TRIBUNJATENG.COM, SEMARANG - Lembaga Penelitian dan Pengabdian kepada Masyarakat (LPPM) Universitas Diponegoro (Undip), bersama Pemerintah Provinsi Jawa Tengah dan UNICEF resmi meluncurkan program Diseminasi Hasil Analisis Situasi Fortifikasi Pangan Berskala Besar (FPBB), Rabu (6/8/2025).
Kegiatan yang digelar di Metro Park View Hotel Semarang ini bertujuan menyampaikan hasil kajian terkini tentang fortifikasi pangan di Jawa Tengah, sekaligus memperkuat komitmen lintas sektor dalam mengatasi persoalan gizi secara berkelanjutan.
Hasil kajian menunjukkan Jawa Tengah masih menghadapi tantangan triple burden of malnutrition atau tiga beban masalah gizi: kekurangan gizi, kelebihan gizi, dan kekurangan zat gizi mikro.
Baca juga: Gandeng Akademisi 5 Negara, FIB Undip Bahas Budaya dan Pembangunan Berkelanjutan
Berdasarkan data Survei Status Gizi Indonesia (SSGI) 2024, prevalensi stunting di Jawa Tengah mencapai 17,1 persen, sedangkan wasting tercatat sebesar 5,9 persen.
Meskipun mengalami penurunan, kasus anemia pada remaja putri tetap tinggi, yakni 30,45 persen (Profil Kesehatan Jateng 2023).
Tubagus Arie Rukmantara, Kepala Perwakilan UNICEF Wilayah Jawa Tengah, mengatakan, fortifikasi pangan menjadi langkah strategis dalam meningkatkan kualitas konsumsi masyarakat, khususnya untuk mencegah kekurangan zat gizi mikro yang berdampak besar pada perempuan, remaja, dan anak-anak.
Fortifikasi adalah proses menambahkan zat gizi mikro, seperti vitamin dan mineral, ke dalam makanan untuk meningkatkan nilai gizinya.
Tujuannya adalah untuk membantu masyarakat mendapatkan asupan gizi yang cukup, terutama zat gizi yang mungkin kurang dalam makanan sehari-hari.

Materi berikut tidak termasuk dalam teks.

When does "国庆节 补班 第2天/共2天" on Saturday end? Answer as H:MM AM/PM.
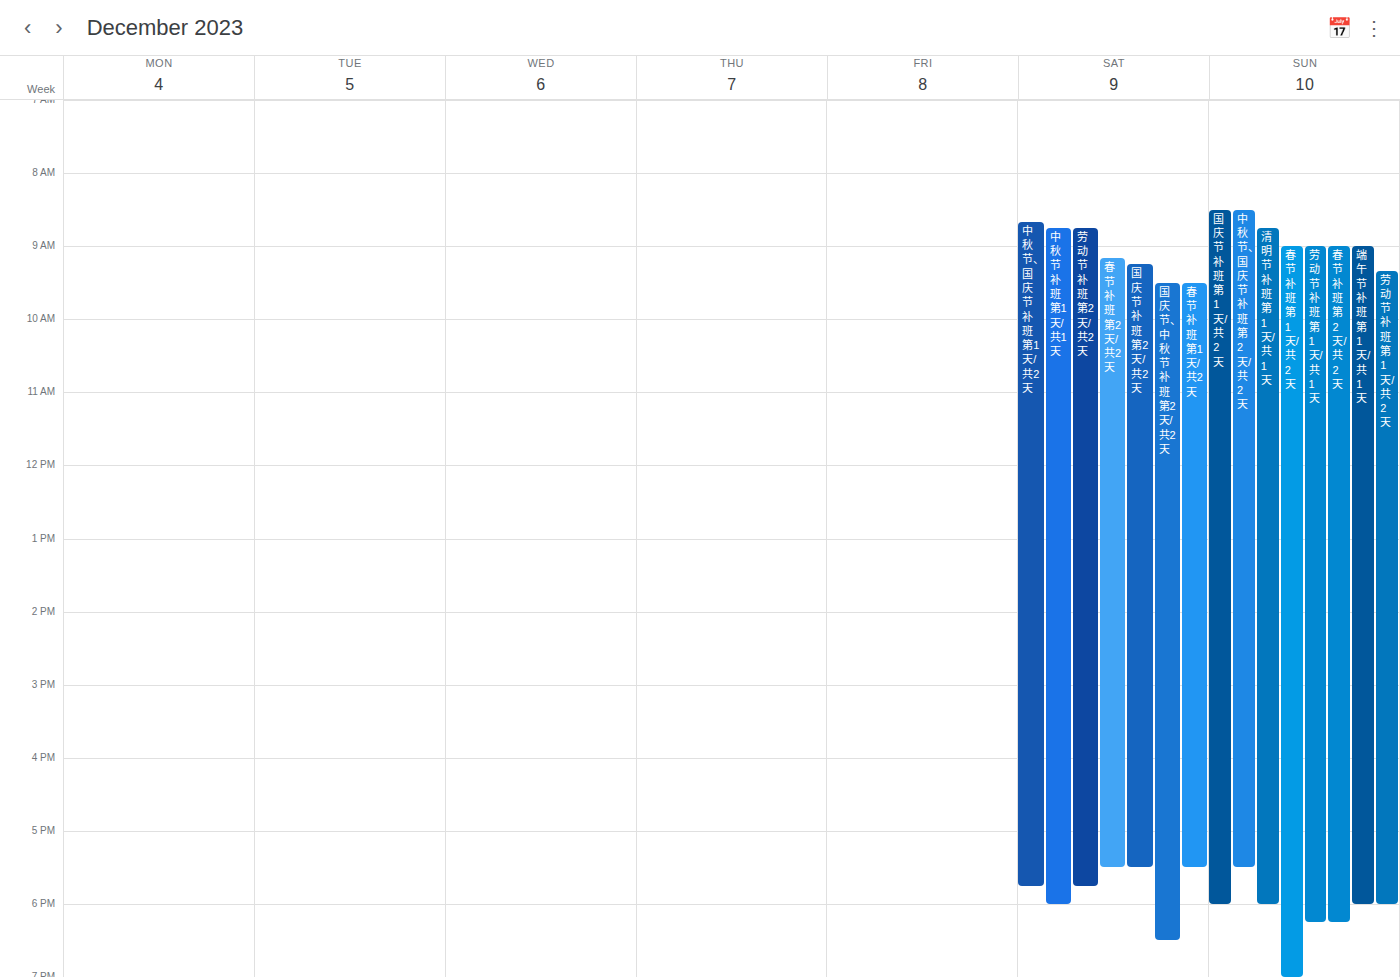
5:30 PM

Disisi lain, ia juga turut menanggapi kekhawatiran masyarakat mengenai biaya konsumsi makanan bergizi yang cenderung lebih tinggi.
“Tadi Pak Wagup juga menyebutkan, kalau makanan dibuat bergizi, kemungkinan ada biaya tambahan. Tapi dengan intervensi pemerintah, biaya itu bisa diperkecil,” ungkap Arie.

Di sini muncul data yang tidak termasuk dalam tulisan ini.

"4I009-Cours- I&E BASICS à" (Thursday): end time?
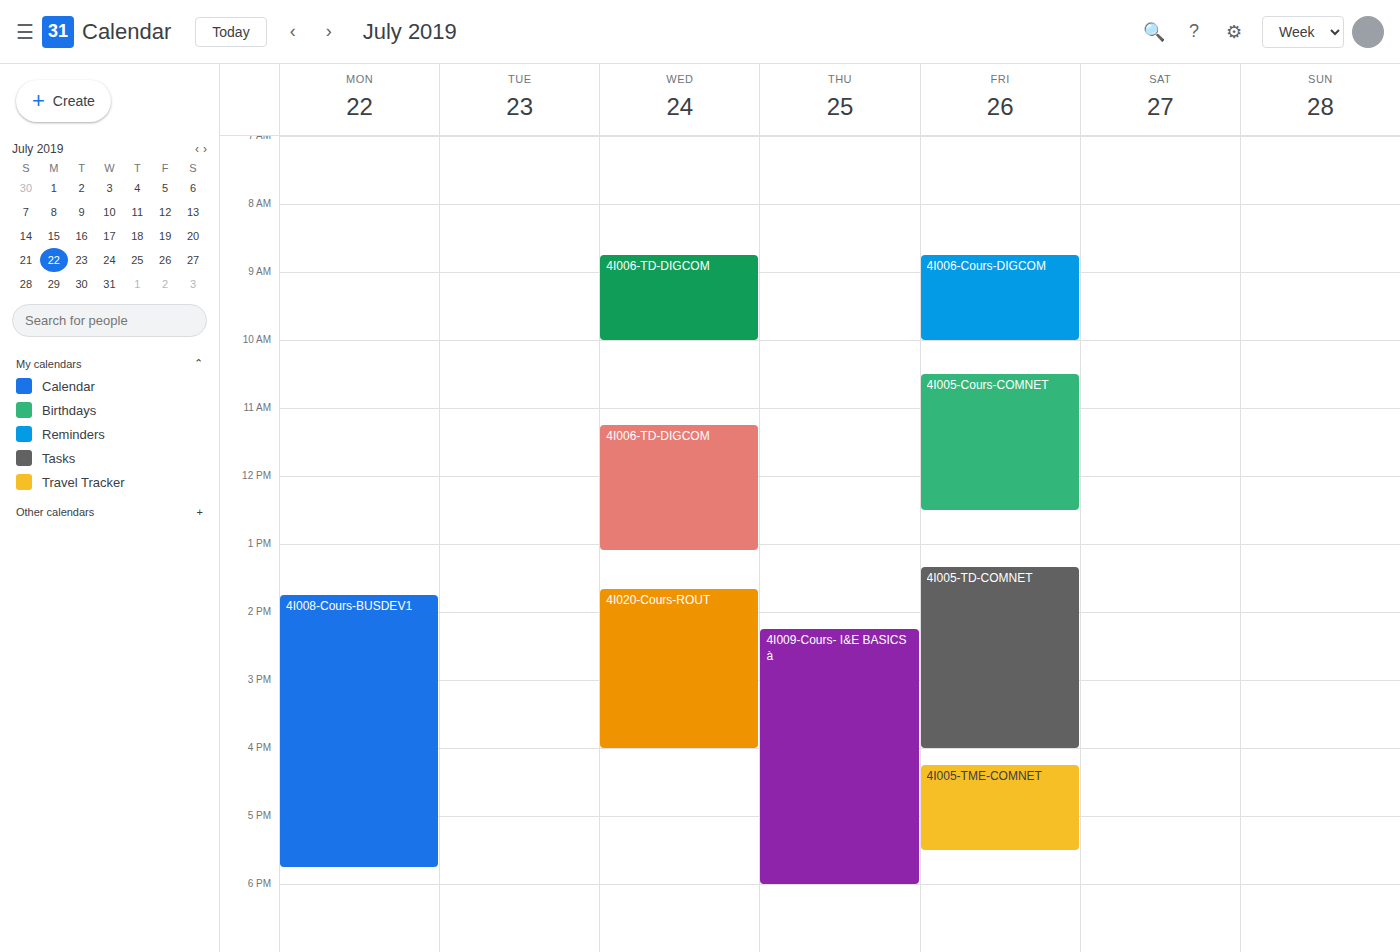
18:00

Ia menjelaskan bahwa fortifikasi justru memberi keuntungan ekonomi jangka panjang.
“Rumusnya seperti ini: setiap pengeluaran Rp1 untuk makanan bergizi yang terfortifikasi, akan menghasilkan penghematan Rp17 dari potensi biaya pengobatan karena penyakit akibat kekurangan gizi. Jadi misalnya beli jajanan Rp1.000 yang tidak bergizi bisa menyebabkan penyakit, tapi beli makanan terfortifikasi dengan harga sama justru memberi manfaat kesehatan dan produktivitas lebih besar," katanya.
Menurutnya, pemerintah dan industri makanan memiliki peran penting dalam memperluas jangkauan fortifikasi pangan.
“Investasi besar-besaran sedang dilakukan di industri padi, garam, dan minyak goreng. Kami berharap industri makanan lainnya ikut serta dalam gerakan fortifikasi ini,” tambahnya.
UNICEF mencatat tiga tantangan besar yang dihadapi Jawa Tengah: stunting dan wasting sebagai bentuk kekurangan gizi, kekurangan zat gizi mikro seperti zat besi dan kalsium, serta potensi lonjakan obesitas pada anak-anak di masa depan.